La forza delle donne è che non saranno mai uno stereotipo. Il potere, la pubblicità, la tv, gli intellettuali, i latin lover, i poeti, i preti, le mamme, le rivoluzioni, le comari del paesino, femministe, i figli, i padri e tutti i maschi ci provano da una vita a definirle con una maschera. È rassicurante. È più facile. Ti affidi a questa maschera e la segui. Devi essere come lei. È lo stesso destino di Barbie. Barbie cassiera, Barbie olimpica, amazzone, rockstar, Barbie ambasciatrice dell’Unicef e candidata alle presidenziali Usa, Barbie modella, poliziotta o ballerina. Angelica o sciupafamiglie, sposa, seduttrice, androgina o puttana. Donne con le gonne, come le voleva Vecchioni, o calviniste, azioniste oppure in carriera. Ma per fortuna la donna non è Barbie, non è una bambola. Lei, la donna individuo, singola e irripetibile, tenterà di ribellarsi alla maschera: più dell’uomo. E questo capita anche quando a ingabbiarti nel ruolo sono donne come te. Quelle, per esempio, del comitato «Se non ora, quando».
Le donne indignate per il Rubygate stanno per tornare in piazza. Il bis del 13 febbraio è scontato. L’otto marzo è l’occasione la seconda manifestazione «anti cav». Il rosa anche questa volta è solo una scusa.

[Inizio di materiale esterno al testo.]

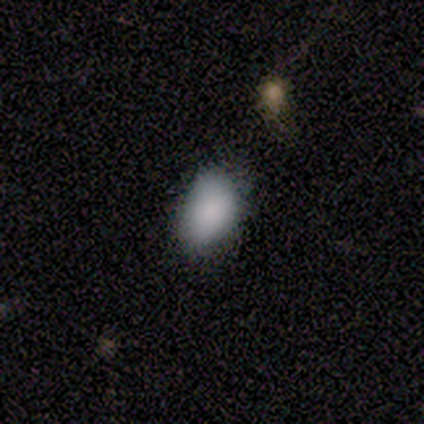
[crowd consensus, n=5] Smooth or featured?
  - smooth: 100% *
  - featured or disk: 0%
  - star or artifact: 0%
How rounded?
  - in between: 80% *
  - round: 20%
  - cigar-shaped: 0%
Merging?
  - none: 60% *
  - minor disturbance: 40%
  - major disturbance: 0%
  - merger: 0%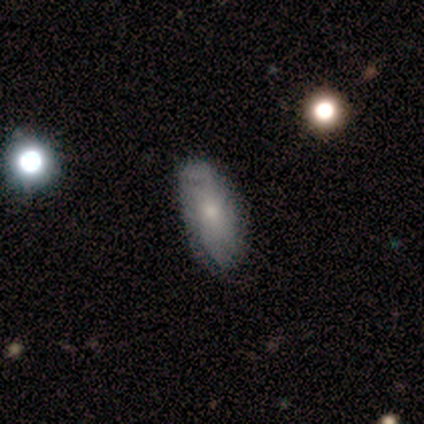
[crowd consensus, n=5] Overall: smooth (80%). How rounded: in between (50%, tied with cigar-shaped). Merging: none (100%).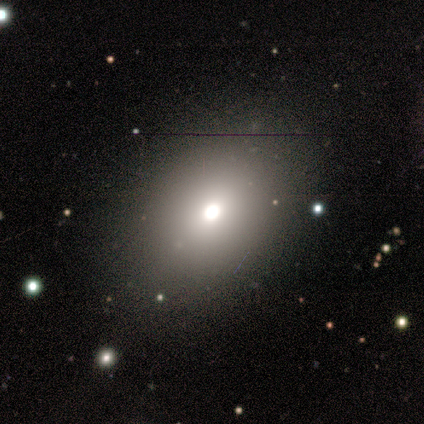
A smooth galaxy with no disk features (100%) that is in between round and cigar-shaped (100%). Merging: none (100%).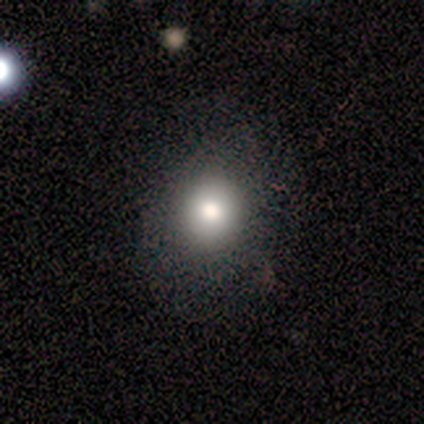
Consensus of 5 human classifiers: Smooth or featured? smooth (100%)
How rounded? round (100%)
Merging? none (100%)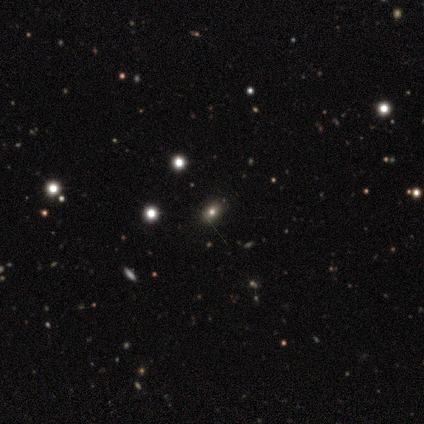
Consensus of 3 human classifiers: smooth_or_featured: star or artifact (p=0.67) [alt: featured or disk p=0.33]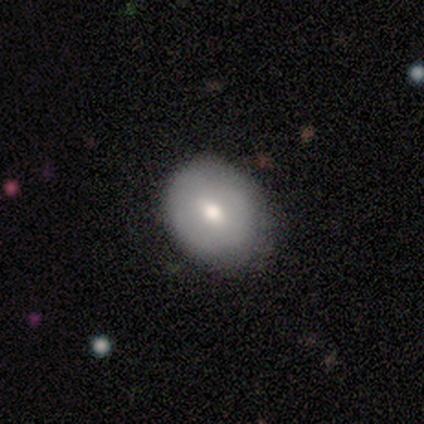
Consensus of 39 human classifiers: This appears to be a smooth galaxy with no disk features (62%) that is round (50%, tied with in between). Merging: none (65%).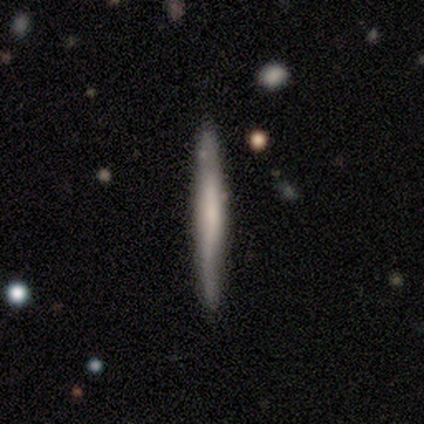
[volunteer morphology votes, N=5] smooth 80%, featured or disk 20%, star or artifact 0%. Down the decision tree: how rounded — cigar-shaped (100%); merging — none (80%).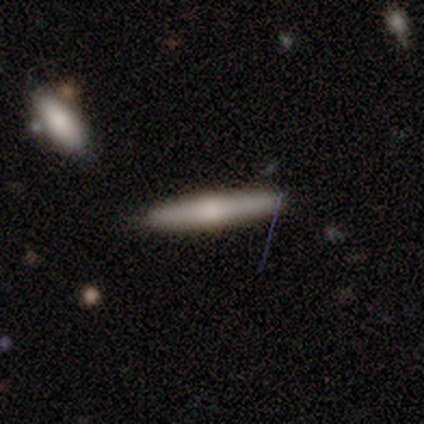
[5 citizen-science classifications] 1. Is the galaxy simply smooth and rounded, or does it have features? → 80% smooth, 20% featured or disk, 0% star or artifact.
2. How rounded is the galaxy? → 75% cigar-shaped, 25% in between, 0% round.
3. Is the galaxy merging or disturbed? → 80% none, 20% minor disturbance, 0% major disturbance, 0% merger.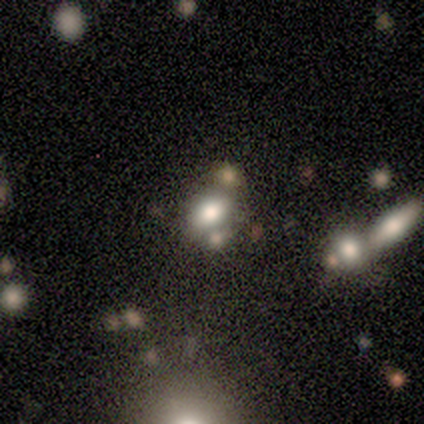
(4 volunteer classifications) smooth 75%, star or artifact 25%, featured or disk 0%. Down the decision tree: how rounded — in between (100%); merging — none (100%).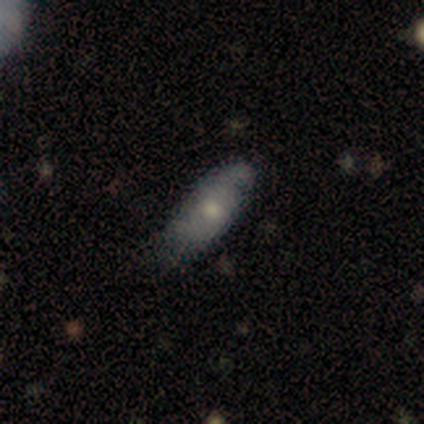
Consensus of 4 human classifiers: Smooth or featured: smooth — 75% (featured or disk — 25%)
How rounded: in between — 67% (cigar-shaped — 33%)
Merging: none — 50% (tied with minor disturbance — 50%)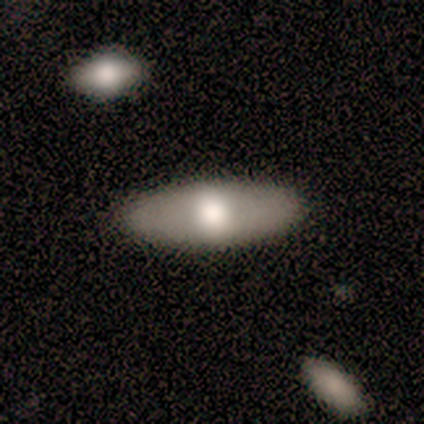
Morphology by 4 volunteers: Q: Smooth or featured?
A: featured or disk (75%); runner-up: smooth (25%)
Q: Edge-on disk?
A: no (100%)
Q: Bar?
A: no (100%)
Q: Spiral arms?
A: no (100%)
Q: Bulge size?
A: moderate (100%)
Q: Merging?
A: none (100%)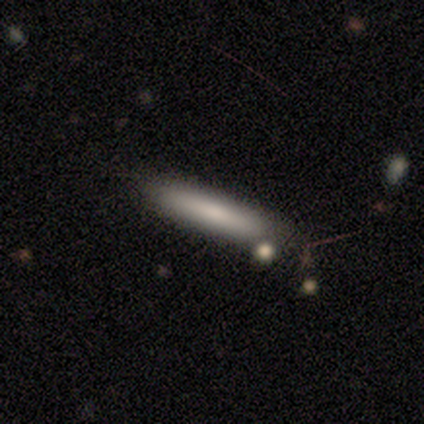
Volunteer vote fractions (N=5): smooth_or_featured: smooth (p=1.00)
how_rounded: cigar-shaped (p=1.00)
merging: none (p=1.00)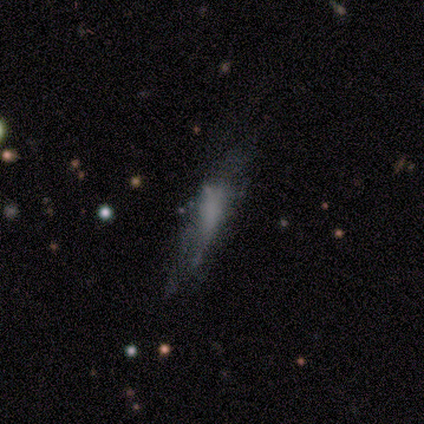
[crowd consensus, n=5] smooth-or-featured: featured or disk: 60% | smooth: 40% | star or artifact: 0%
  disk-edge-on: no: 100% | yes: 0%
    bar: no: 67% | weak: 33% | strong: 0%
    has-spiral-arms: no: 67% | yes: 33%
    bulge-size: none: 67% | moderate: 33% | dominant: 0% | large: 0% | small: 0%
  merging: none: 60% | minor disturbance: 20% | merger: 20% | major disturbance: 0%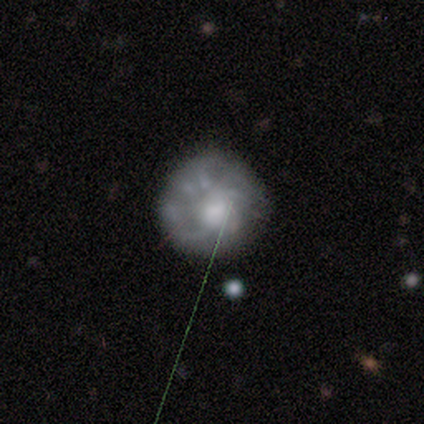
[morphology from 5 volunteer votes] smooth-or-featured: featured or disk: 60% | smooth: 40% | star or artifact: 0%
  disk-edge-on: no: 100% | yes: 0%
    bar: no: 100% | strong: 0% | weak: 0%
    has-spiral-arms: no: 67% | yes: 33%
    bulge-size: large: 33% (tied) | moderate: 33% (tied) | none: 33% (tied) | dominant: 0% | small: 0%
  merging: none: 60% | major disturbance: 40% | minor disturbance: 0% | merger: 0%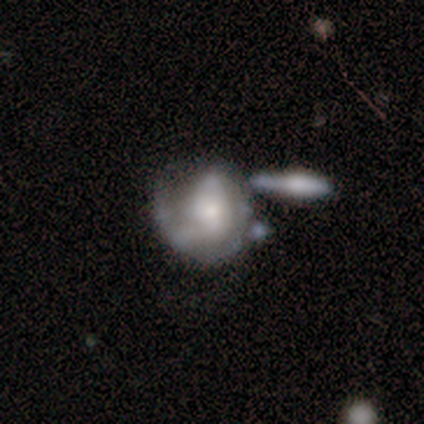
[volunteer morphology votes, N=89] Smooth or featured? featured or disk (67%)
Edge-on disk? no (100%)
Bar? no (62%)
Spiral arms? yes (70%)
Spiral winding? tight (43%)
Spiral arm count? 1 (40%)
Bulge size? moderate (43%)
Merging? none (33%)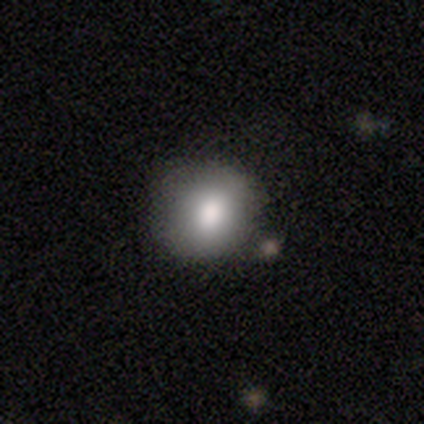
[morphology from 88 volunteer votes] Q: Smooth or featured?
A: smooth (82%); runner-up: featured or disk (12%)
Q: How rounded?
A: round (83%); runner-up: in between (17%)
Q: Merging?
A: none (76%); runner-up: minor disturbance (17%)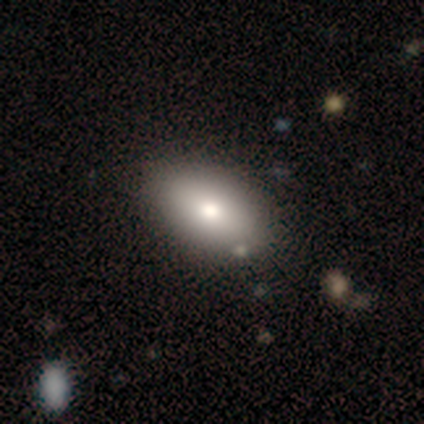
This is likely a smooth galaxy (68%). How rounded: clearly in between (96%). Merging: likely none (63%).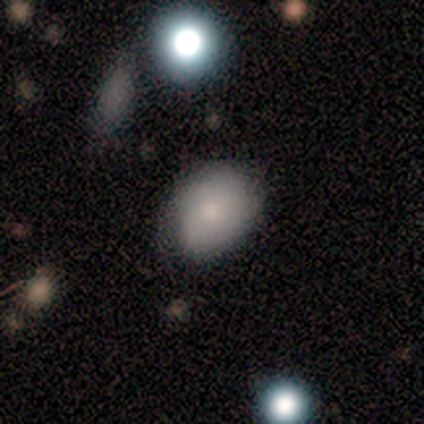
A smooth galaxy with no disk features (77%) that is in between round and cigar-shaped (80%).

Vote fractions:
- Smooth or featured? smooth: 77% / featured or disk: 23% / star or artifact: 0%
- How rounded? in between: 80% / round: 20% / cigar-shaped: 0%
- Merging? none: 100% / minor disturbance: 0% / major disturbance: 0% / merger: 0%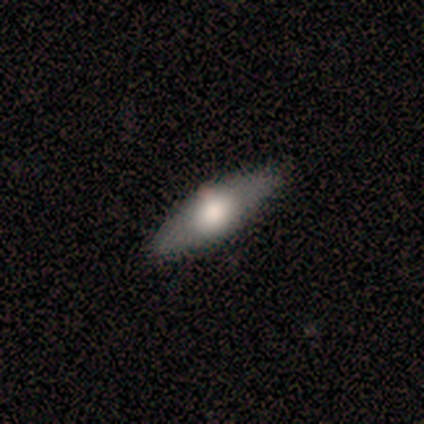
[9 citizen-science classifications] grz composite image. It shows a smooth galaxy with no disk features (89%) that is in between round and cigar-shaped (100%). Merging: none (89%).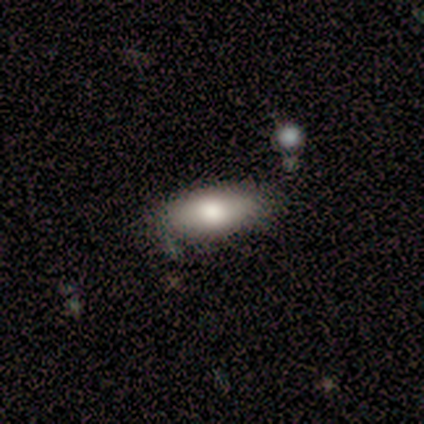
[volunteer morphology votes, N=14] Smooth or featured: smooth — 86% (featured or disk — 14%)
How rounded: in between — 100%
Merging: none — 86% (minor disturbance — 14%)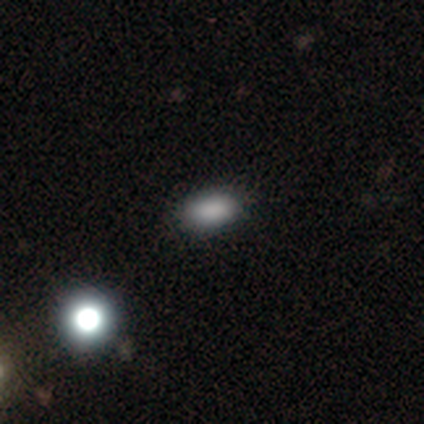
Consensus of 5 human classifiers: Smooth or featured? smooth (80%)
How rounded? in between (100%)
Merging? none (100%)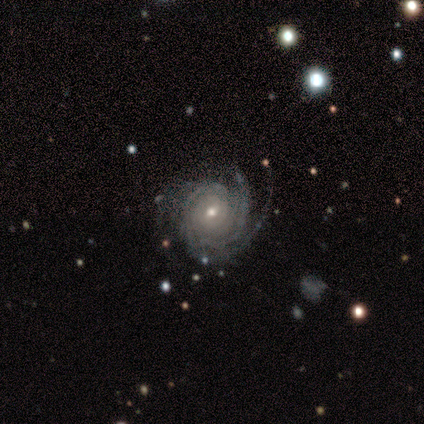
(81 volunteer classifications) Overall: featured or disk (94%). Edge-on disk: no (100%). Bar: no (63%; weak 29%). Spiral arms: yes (100%). Spiral arm count: 3 (30%; 4 20%). Spiral winding: tight (74%). Bulge size: moderate (53%; small 46%). Merging: none (69%).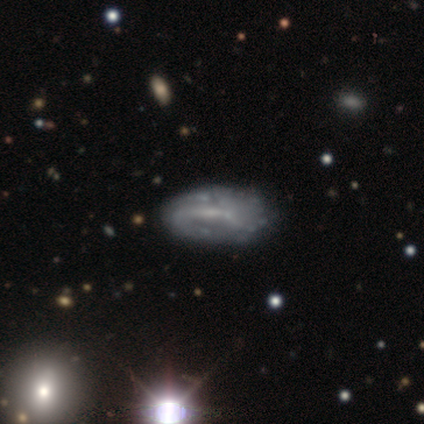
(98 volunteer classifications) featured or disk 66%, smooth 26%, star or artifact 8%. Down the decision tree: edge-on disk — no (92%); bar — weak (62%); spiral arms — yes (63%); spiral arm count — can't tell (45%); spiral winding — medium (34%, tied with loose); bulge size — none (42%); merging — none (57%).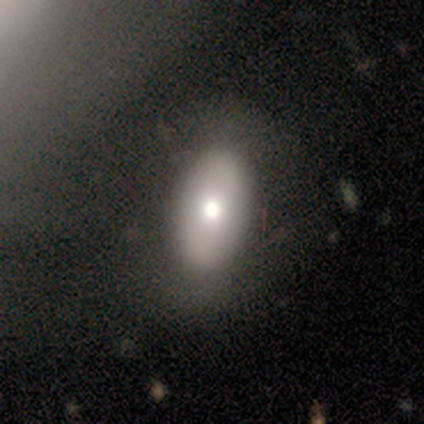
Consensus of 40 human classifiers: Overall: smooth (82%). How rounded: in between (88%). Merging: none (64%).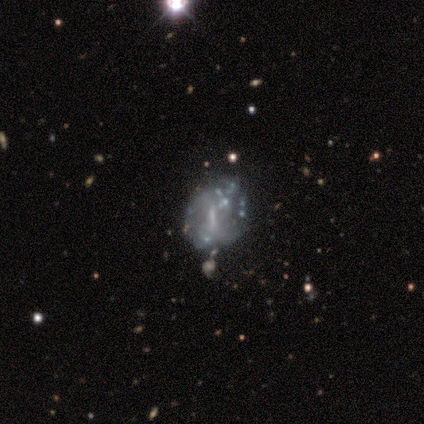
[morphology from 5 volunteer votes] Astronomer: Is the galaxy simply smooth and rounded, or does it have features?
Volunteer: featured or disk — 40%, tied with star or artifact at 40%.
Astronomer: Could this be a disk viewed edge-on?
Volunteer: no — 100%.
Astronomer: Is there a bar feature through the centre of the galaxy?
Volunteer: weak — 100%.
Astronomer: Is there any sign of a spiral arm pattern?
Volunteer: no — 100%.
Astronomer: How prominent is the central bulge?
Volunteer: none — 100%.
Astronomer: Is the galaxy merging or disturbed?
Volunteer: minor disturbance — 67%.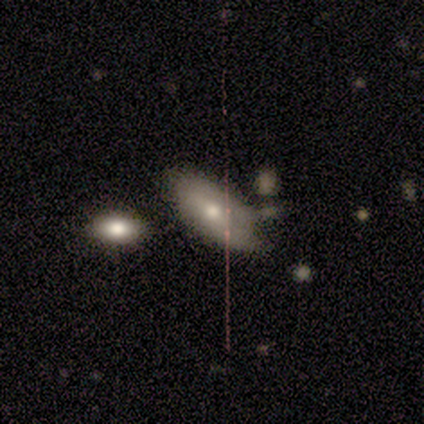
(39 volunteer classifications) Overall: smooth (62%; featured or disk 36%). How rounded: in between (96%). Merging: none (26%, tied with minor disturbance).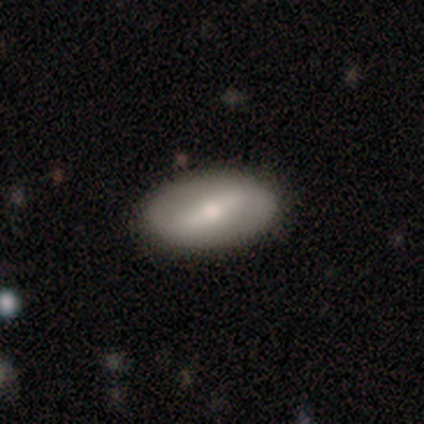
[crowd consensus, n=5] Smooth or featured: smooth — 60% (featured or disk — 40%)
How rounded: in between — 100%
Merging: none — 100%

Ieri mattina la conferenza stampa. Il luogo non è scelto a caso. La sede della stampa estera serve a far sapere al mondo che Berlusconi è un bieco maschilista. Solo che non tutto va liscio. L’idea di dividere il mondo in donne e veline ha già creato molti mugugni. Chi sono queste signore di buona famiglia che giudicano il bene e il male? Questa forzatura culturale non piace a chi ci vede solo una maschera politica e neppure alle femministe militanti, che nel vestitino da brava ragazza ci si trovano davvero male. A loro questa melassa rosa fa venire il mal di stomaco. Il risultato è che l’otto marzo ci saranno due manifestazioni, quella di Flavia Perina, Francesca Izzo e Elisabetta Eddis e una street parade femminista che partirà in Santa Maria in Trastevere. Eva contro Eva.
La conferenza stampa ha svelato il contrasto. I toni non erano amichevoli. Cinzia Paolillo, redattrice di Zeroviolenzadonne, ha contestato la dittatura del comitato: «È un’impostazione che esclude. Tutta giocata sull’immagine materna della donna che noi non condividiamo». La direttrice del Secolo sbotta: «Ma perché siete così incazzate voi?». La risposta arriva subito. Le femministe, che rivendicano questo titolo, non condividono che l’appello sia rivolto solo alle cittadine italiane: «Che cosa facciamo con le migranti e le straniere. Non sono donne loro?». Ma soprattutto rifiutano la maschera: «Nel senso comune degli italiani le donne sono spesso considerate come sante o puttane. Il comitato sembra suggerire che o sono mamme, come la mamma Rosa di Berlusconi, o sono papi-girls, come quelle dell’Olgettina. Ma le donne non sono così. Queste gabbie ci stanno strette».
Il problema è che gli interessi sono diversi. Flavia Perina e Giulia Bongiorno scendono in piazza per difendere la loro carriera politica. Si sono sentite scavalcate e messe da parte. Temono che il velinismo le cacci dal palazzo. Come dice la Perina: «Noi ci battiamo contro l’idea che la selezione della rappresentazione femminile avvenga col metodo Mora». Il suo leader Fini parla di «metodo Minetti». È l’orgoglio del professionismo politico. I voti non si contano ma si pesano.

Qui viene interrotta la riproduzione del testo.